Reproduce the part of the records that opens with the line containing "代表者のログインIDで公売参加仮申し込みを行った後、この手" and continues through the end of the records, both ends included. Keep every line unchanged, and leave the pictures out of your answer.

(Saved entries)
"""
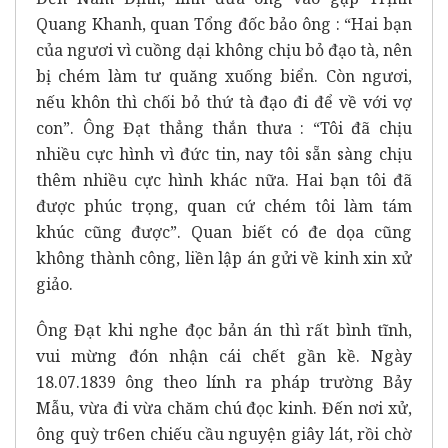
Quang Khanh, quan Tổng đốc bảo ông : “Hai bạn
của ngươi vì cuồng dại không chịu bỏ đạo tà, nên
bị chém làm tư quăng xuống biển. Còn ngươi,
nếu khôn thì chối bỏ thứ tà đạo đi để về với vợ
con”. Ông Đạt thẳng thắn thưa : “Tôi đã chịu
nhiều cực hình vì đức tin, nay tôi sẵn sàng chịu
thêm nhiều cực hình khác nữa. Hai bạn tôi đã
được phúc trọng, quan cứ chém tôi làm tám
khúc cũng được”. Quan biết có đe dọa cũng
không thành công, liền lập án gửi về kinh xin xử
giảo.
Ông Đạt khi nghe đọc bản án thì rất bình tĩnh,
vui mừng đón nhận cái chết gần kề. Ngày
18.07.1839 ông theo lính ra pháp trường Bảy
Mẫu, vừa đi vừa chăm chú đọc kinh. Đến nơi xử,
ông quỳ tr6en chiếu cầu nguyện giây lát, rồi chờ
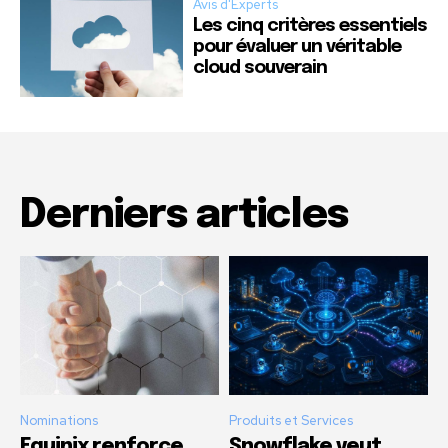
Avis d'Experts
Les cinq critères essentiels
pour évaluer un véritable
cloud souverain
Derniers articles
Nominations
Produits et Services
Equinix renforce
Snowflake veut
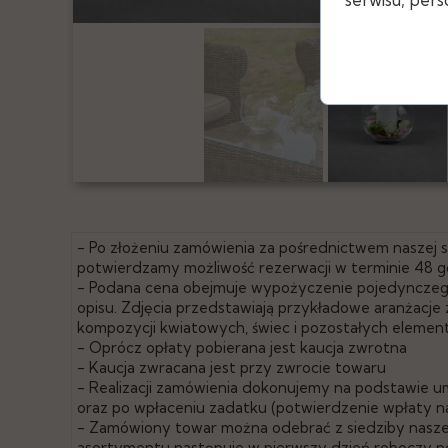
- Po złożeniu zamówienia za pośrednictwem naszej
potwierdzamy możliwość rezerwacji w terminie 48 g
- Podana cena obejmuje wypożyczenie pojedyncze
opisu. Zdjęcia przedstawiają przykładowe aranżacj
kompozycji kwiatowych, świec i pozostałych elemen
- Oprócz opłaty pobierana jest kaucja zwrotna
- Kaucja zwracana jest przy zwrocie towaru
- Realizacji zamówienia dokonujemy na podstawie u
oraz po wpłaceniu zadatku (potwierdzenie wpłaty n
- Zamówiony towar można odebrać z siedziby naszej
asortymentu następuje w pierwszy dzień roboczy po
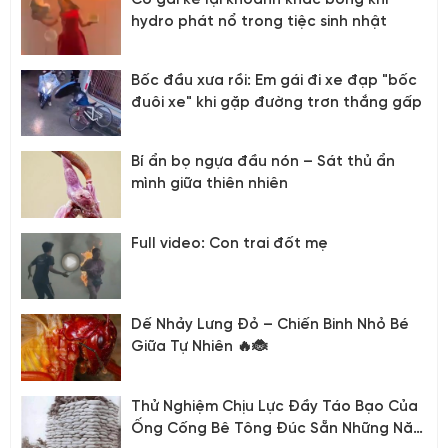
hydro phát nổ trong tiệc sinh nhật
Bốc đầu xưa rồi: Em gái đi xe đạp "bốc
đuôi xe" khi gặp đường trơn thắng gấp
Bí ẩn bọ ngựa đầu nón – Sát thủ ẩn
mình giữa thiên nhiên
Full video: Con trai đốt mẹ
Dế Nhảy Lưng Đỏ – Chiến Binh Nhỏ Bé
Giữa Tự Nhiên 🔥🐞
Thử Nghiệm Chịu Lực Đầy Táo Bạo Của
Ống Cống Bê Tông Đúc Sẵn Những Năm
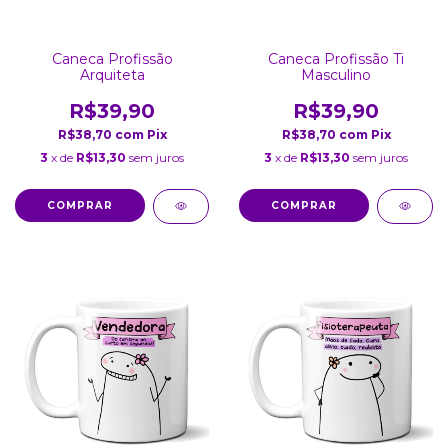
Caneca Profissão
Caneca Profissão Ti
Arquiteta
Masculino
R$39,90
R$39,90
R$38,70
com
Pix
R$38,70
com
Pix
3
x de
R$13,30
sem juros
3
x de
R$13,30
sem juros
COMPRAR
COMPRAR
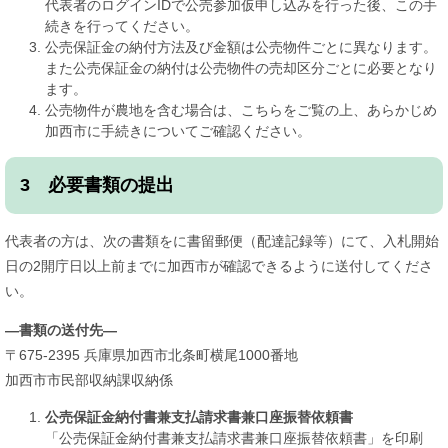
代表者のログインIDで公売参加仮申し込みを行った後、この手
続きを行ってください。
公売保証金の納付方法及び金額は公売物件ごとに異なります。
また公売保証金の納付は公売物件の売却区分ごとに必要となり
ます。
公売物件が農地を含む場合は、こちらをご覧の上、あらかじめ
加西市に手続きについてご確認ください。
3 必要書類の提出
代表者の方は、次の書類をに書留郵便（配達記録等）にて、入札開始
日の2開庁日以上前までに加西市が確認できるように送付してくださ
い。
―書類の送付先―
〒675-2395 兵庫県加西市北条町横尾1000番地
加西市市民部収納課収納係
公売保証金納付書兼支払請求書兼口座振替依頼書
「公売保証金納付書兼支払請求書兼口座振替依頼書」を印刷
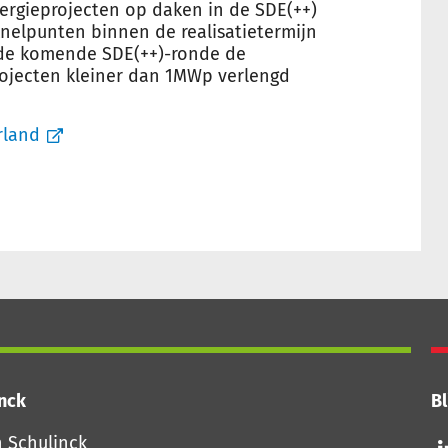
nergieprojecten op daken in de SDE(++)
knelpunten binnen de realisatietermijn
n de komende SDE(++)-ronde de
ojecten kleiner dan 1MWp verlengd
rland
inck
Bl
Vo
n Schulinck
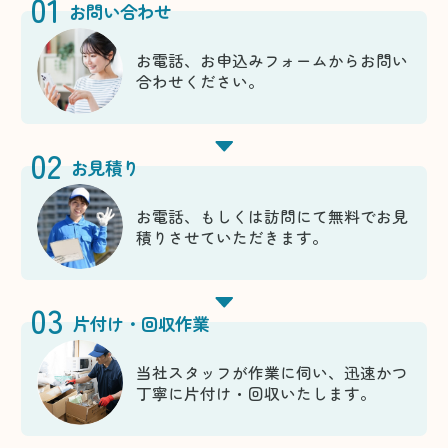
01
お問い合わせ
お電話、お申込みフォームからお問い
合わせください。
02
お見積り
お電話、もしくは訪問にて無料でお見
積りさせていただきます。
03
片付け・回収作業
当社スタッフが作業に伺い、迅速かつ
丁寧に片付け・回収いたします。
"""
▶ Exercise response
代表者のログインIDで公売参加仮申し込みを行った後、この手
続きを行ってください。
公売保証金の納付方法及び金額は公売物件ごとに異なります。
また公売保証金の納付は公売物件の売却区分ごとに必要となり
ます。
公売物件が農地を含む場合は、こちらをご覧の上、あらかじめ
加西市に手続きについてご確認ください。
3 必要書類の提出
代表者の方は、次の書類をに書留郵便（配達記録等）にて、入札開始
日の2開庁日以上前までに加西市が確認できるように送付してくださ
い。
―書類の送付先―
〒675-2395 兵庫県加西市北条町横尾1000番地
加西市市民部収納課収納係
公売保証金納付書兼支払請求書兼口座振替依頼書
「公売保証金納付書兼支払請求書兼口座振替依頼書」を印刷
nergieprojecten op daken in de SDE(++)
knelpunten binnen de realisatietermijn
n de komende SDE(++)-ronde de
ojecten kleiner dan 1MWp verlengd
rland
inck
Bl
Vo
n Schulinck
01
お問い合わせ
お電話、お申込みフォームからお問い
合わせください。
02
お見積り
お電話、もしくは訪問にて無料でお見
積りさせていただきます。
03
片付け・回収作業
当社スタッフが作業に伺い、迅速かつ
丁寧に片付け・回収いたします。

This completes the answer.